Le controversé général de réserve Hamilton Mourao, candidat d’extrême droite à la vice-présidence au Brésil sur le ticket du favori Jair Bolsonaro, a affirmé vouloir jouer un rôle clé auprès du chef de l’Etat en cas de victoire dimanche.

« Je me vois comme un proche conseiller du président au palais de Planalto (…), avec un bureau à côté du sien. Nous ne serons pas des figures distantes comme c’est arrivé par le passé », a-t-il déclaré dans un entretien publié vendredi par le quotidien O Globo.
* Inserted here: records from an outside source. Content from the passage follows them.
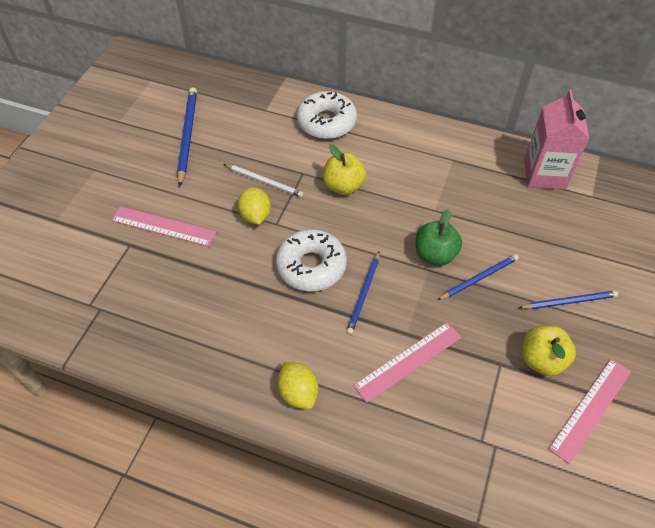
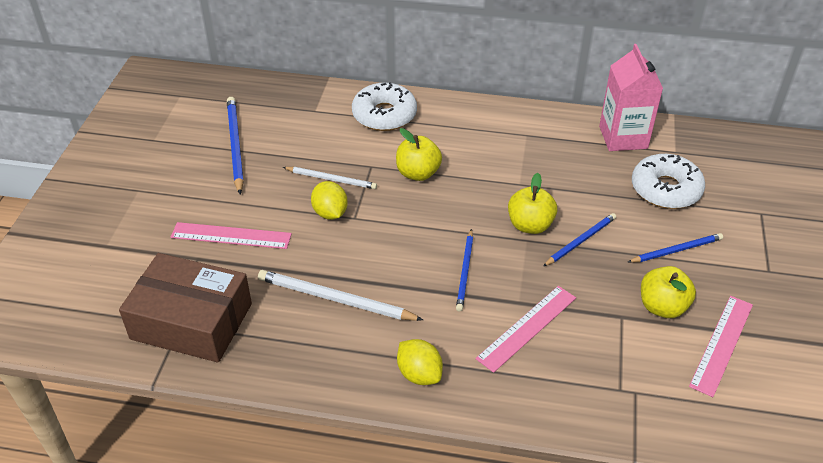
camera: 10 degrees left, 10 degrees down
(110, 306) = (191, 321): none -> brown box
(240, 304) = (335, 299): none -> white pencil
(311, 266) = (402, 253): white donut -> white donut (665, 189)
(435, 254) = (530, 225): green apple -> yellow apple

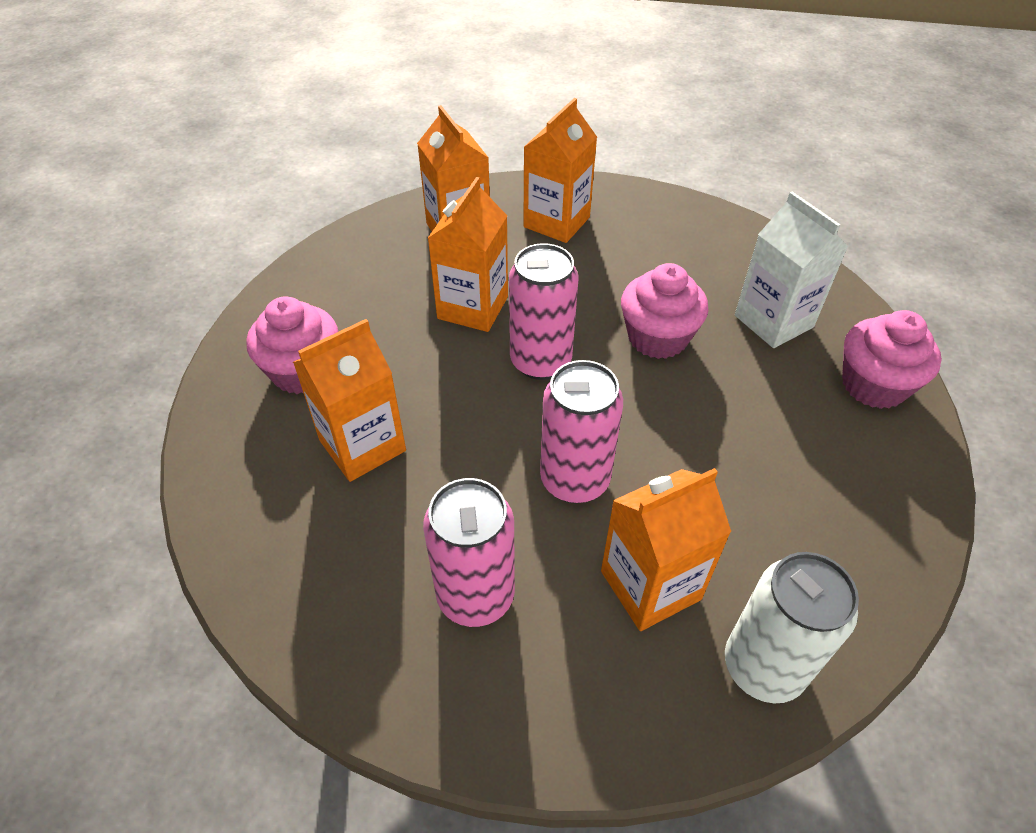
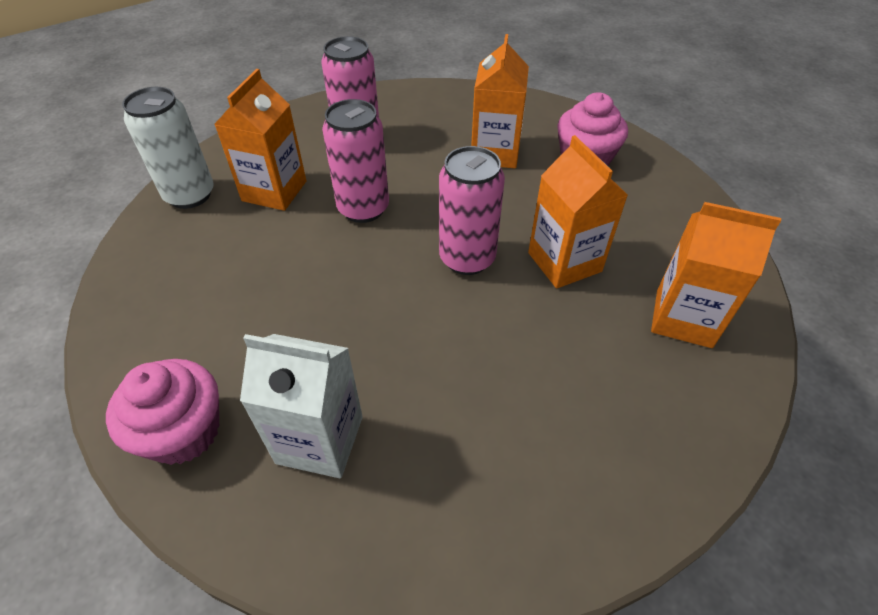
camera: 135 degrees right, 0 degrees up
(556, 222) = (633, 401): orange carton -> none
(657, 337) = (407, 340): pink cupcake -> none

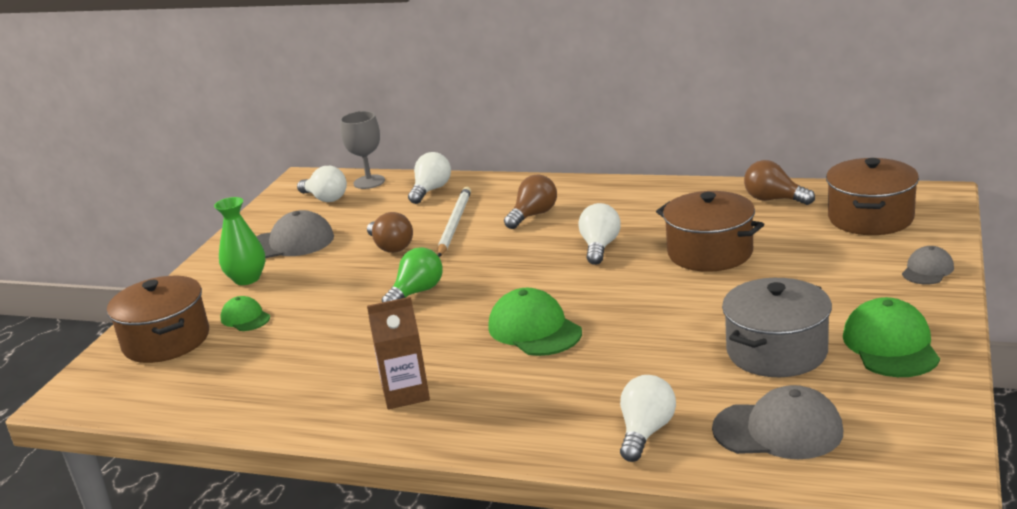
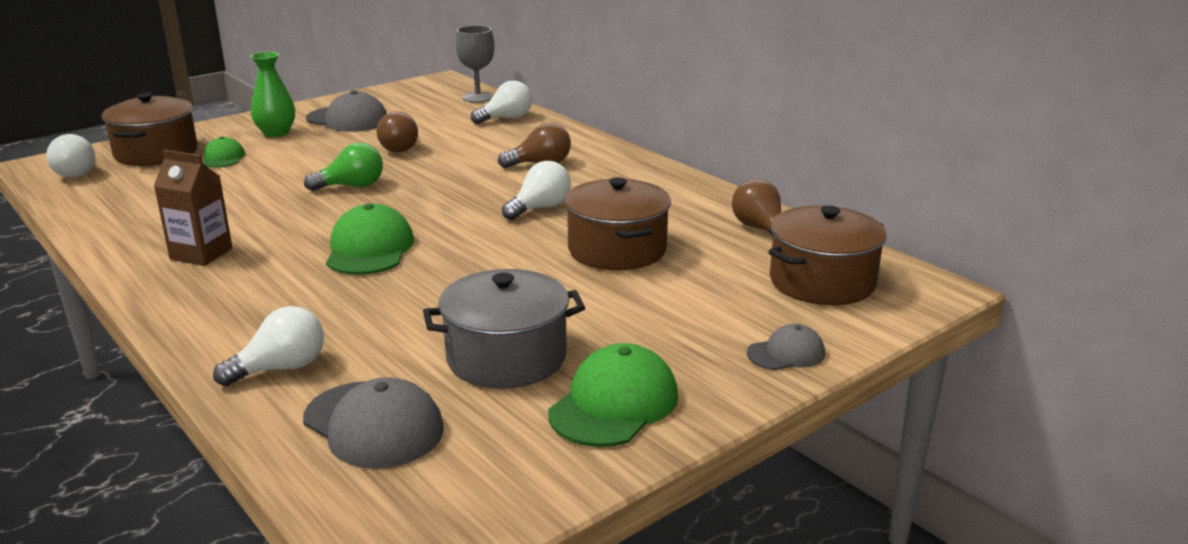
camera: 30 degrees right, 0 degrees up
(325, 198) = (428, 98): white light bulb -> white light bulb (77, 172)
(454, 224) = (473, 148): white pencil -> none

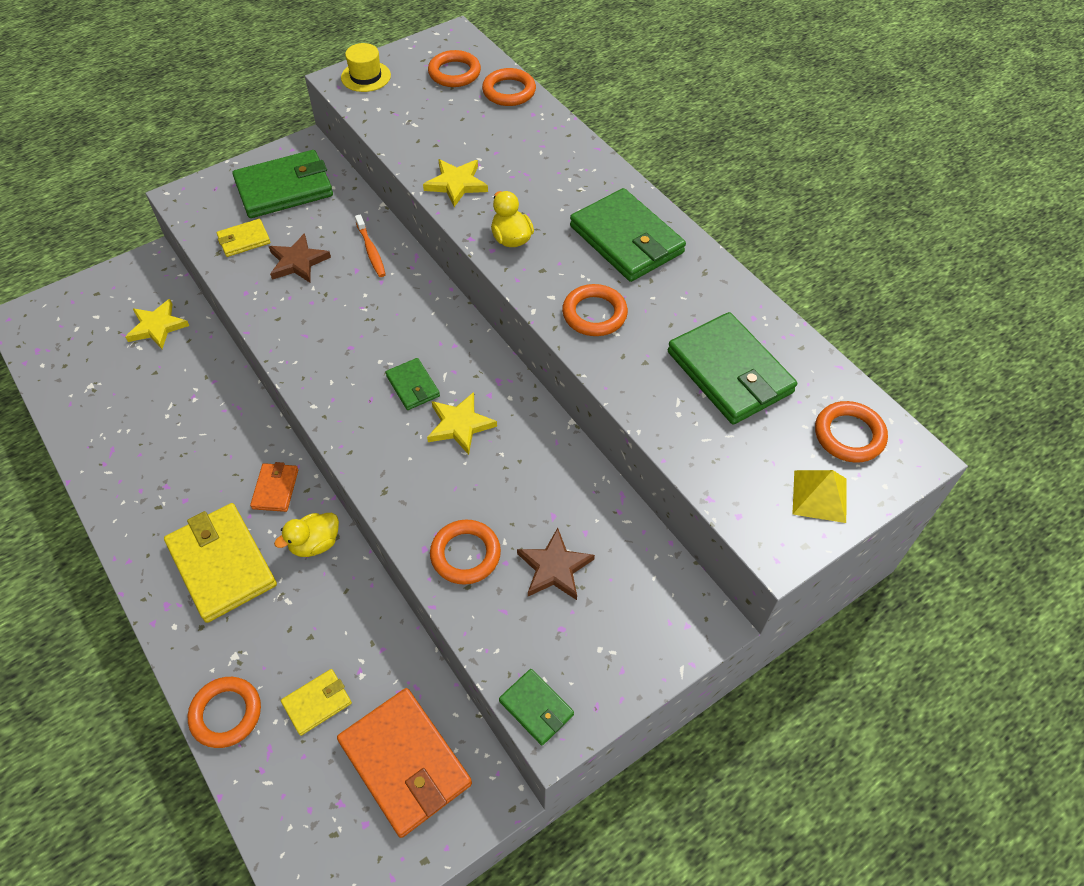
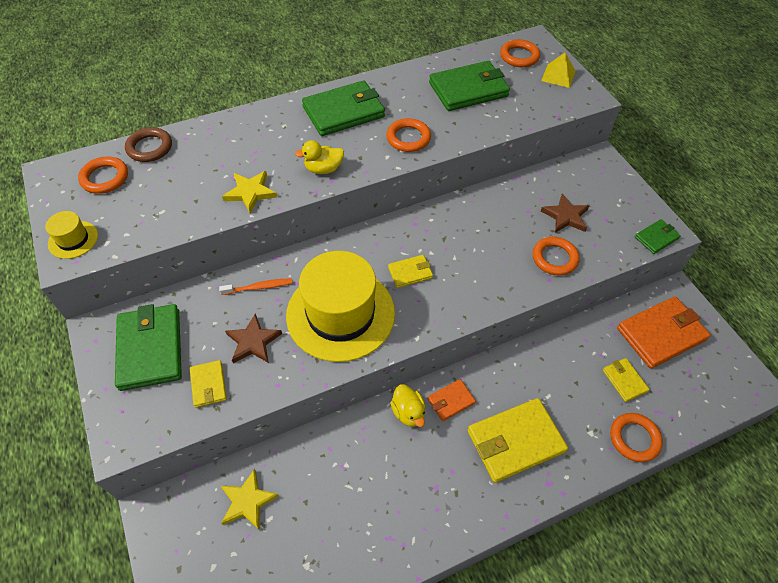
camera: 80 degrees left, 0 degrees up
(275, 489) = (451, 401): orange wallet -> orange wallet turned 45 degrees counterclockwise
(315, 543) = (502, 375): yellow duck -> yellow duck (408, 412)
(341, 328) = (340, 314): none -> yellow hat
(413, 386) = (410, 272): green wallet -> yellow wallet
(460, 425) = (450, 249): yellow star -> none
(509, 91) = (150, 148): orange ring -> brown ring

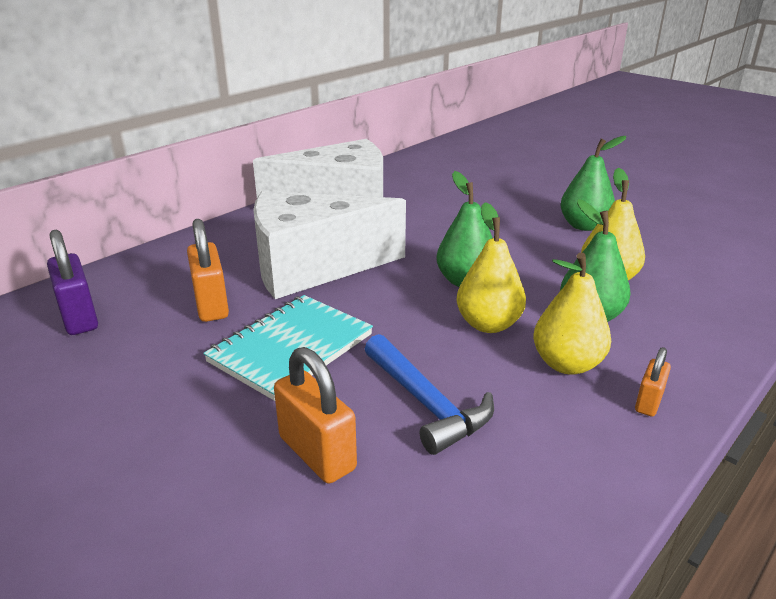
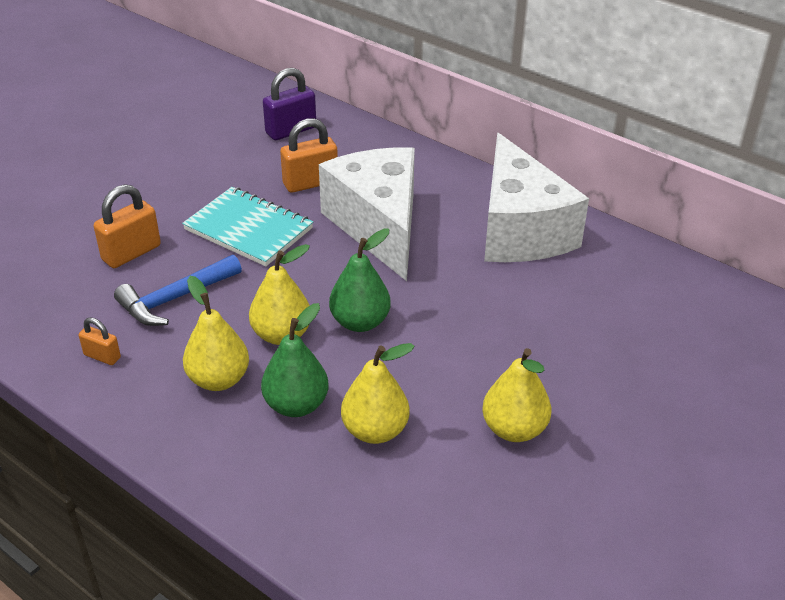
camera: 85 degrees right, 10 degrees up
(584, 226) = (514, 429): green pear -> yellow pear
(648, 402) = (162, 423): orange padlock -> orange padlock (102, 356)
Au Brésil, le vice-président remplace le chef de l’Etat en cas de décès ou de destitution. Ses bureaux sont habituellement situés dans un bâtiment annexe du Palais présidentiel de Planalto.

Les présidentiables choisissent souvent des colistiers issus d’autres partis, en vue de nouer des alliances, parfois contre nature, comme c’était le cas avec le ticket vainqueur des deux dernières élections.

Le président actuel Michel Temer (centre droit), qui a finalement accédé à la fonction suprême après la destitution de Dilma Rousseff (2011-2016), s’était plaint auparavant d’être un simple « vice-président décoratif », sans véritable rôle à jouer dans le gouvernement.

« Je peux m’occuper de la coordination de travaux interministériels. Il (Bolsonaro) peut me déléguer cette tâche. Par exemple pour des projets d’infrastructure ou des partenariats public-privé, des domaines que je maîtrise mieux », a souligné le général de 65 ans.


Hamilton Mourao a été propulsé sur le devant de la scène un mois avant le premier tour, Jair Bolsonaro ayant passé trois semaines à l’hôpital après un attentat à l’arme blanche qui a failli lui coûter la vie.

Mais le candidat à la vice-présidence avait été recadré à plusieurs reprises en raison de déclarations polémiques.

Il avait par exemple affirmé que le Brésil aurait besoin d’une nouvelle Constitution « pas forcément élaborée par des représentants du peuple ».

Le colistier de Jair Bolsonaro avait également déclaré que les familles monoparentales sans figure paternelle étaient des « fabriques à dégénérés qui ont tendance à grossir les rangs des narcotrafiquants ».

Ardent défenseur de la dictature militaire (1964-1985), comme son chef de file, il avait affirmé en février lors de son discours d’adieux à l’armée avoir pour « héros » Carlos Alberto Brilhante Ustra, ancien chef des services de renseignement et tortionnaire notoire pendant les années de plomb.